I have a function, an equation of state named the Birch-Murnaghan's equation of state, in which the Energy ( $E$ ) is a function of the Volume ($V$), where $E_{0}$, $V_{0}$, $B_{0}$ and $B_{0}^{'}$ are parameters that can be obtained from the fit:
\begin{equation} \label{BM-EOS-Energy-Volume} E\left ( V \right )=E_{0}+\frac{9V_{0}B_{0}}{16}\left \{ \left [ \left ( \frac{V_{0}}{V} \right )^\frac{2}{3} -1 \right ]^3 B_{0}^{'}+\left [ \left ( \frac{V_{0}}{V} \right )^{\frac{2}{3}}-1 \right ]^{2}\left [ 6-4\left (\frac{V_0}{V} \right )^{\frac{2}{3}} \right ]\right \}, \tag{1} \end{equation}
The pressure P may be written as a function of the volume V as:
\begin{equation} \label{BM-EOS-Energy-Volume-derivative} P\left ( V \right )=-\left ( \frac{\partial E}{\partial V} \right )_{S}, \tag{2} \end{equation}
so that we can get the expression of $P\left ( V \right )$ : \begin{equation} \label{BM-EOS-Pressure-Volume} P\left ( V \right )=\frac{3B_{0}}{2}\left [ \left ( \frac{V_{0}}{V} \right )^\frac{7}{3} - \left ( \frac{V_{0}}{V} \right )^\frac{5}{3}\right ]\left \{ 1+\frac{3}{4}\left ( B_{0}^{'}-4 \right )\left [ \left ( \frac{V_{0}}{V} \right )^\frac{2}{3}-1 \right ] \right \} \tag{3} \end{equation}
Now, I would like to get an expression of $E(P)$, but I do not find the way to accomplish that goal starting from the expression of $E(V)$ (Equation 1) and $P(V)$ (Equation 3).
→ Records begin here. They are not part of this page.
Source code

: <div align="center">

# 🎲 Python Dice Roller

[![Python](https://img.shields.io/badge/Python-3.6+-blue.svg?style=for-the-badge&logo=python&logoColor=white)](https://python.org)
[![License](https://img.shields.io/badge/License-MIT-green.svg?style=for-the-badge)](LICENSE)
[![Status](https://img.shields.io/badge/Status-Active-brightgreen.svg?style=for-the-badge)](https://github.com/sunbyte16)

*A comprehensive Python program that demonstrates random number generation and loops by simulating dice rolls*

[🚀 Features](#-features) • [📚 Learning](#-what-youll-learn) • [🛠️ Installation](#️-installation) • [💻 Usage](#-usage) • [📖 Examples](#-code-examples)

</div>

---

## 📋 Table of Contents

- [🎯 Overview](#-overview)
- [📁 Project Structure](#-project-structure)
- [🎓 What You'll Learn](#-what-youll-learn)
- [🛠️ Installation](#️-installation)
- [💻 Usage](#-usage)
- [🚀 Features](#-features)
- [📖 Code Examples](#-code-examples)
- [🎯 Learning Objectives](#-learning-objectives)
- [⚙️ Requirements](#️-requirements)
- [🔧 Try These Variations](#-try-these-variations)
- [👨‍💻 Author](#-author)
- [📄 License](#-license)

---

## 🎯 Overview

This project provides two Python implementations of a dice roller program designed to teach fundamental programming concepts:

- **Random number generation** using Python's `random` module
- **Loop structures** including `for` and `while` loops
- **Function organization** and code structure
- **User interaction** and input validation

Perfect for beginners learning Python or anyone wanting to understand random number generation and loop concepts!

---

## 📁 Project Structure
I would appreciate if you could help me.
EDIT:
I have data of $E$ vs $V$. After plotting, I have fitted this data using Eq. (1).
I have transformed each $V$ data to $P$ using Eq. (3).
I have now plotted $P$ vs $V$, and fitted using Eq. (3).
Now I have plotted $E$ vs $P$ and I need to fit this data using a function. And this function would have to be the expression of $E(P)$, which I don't know a possible way of working it out.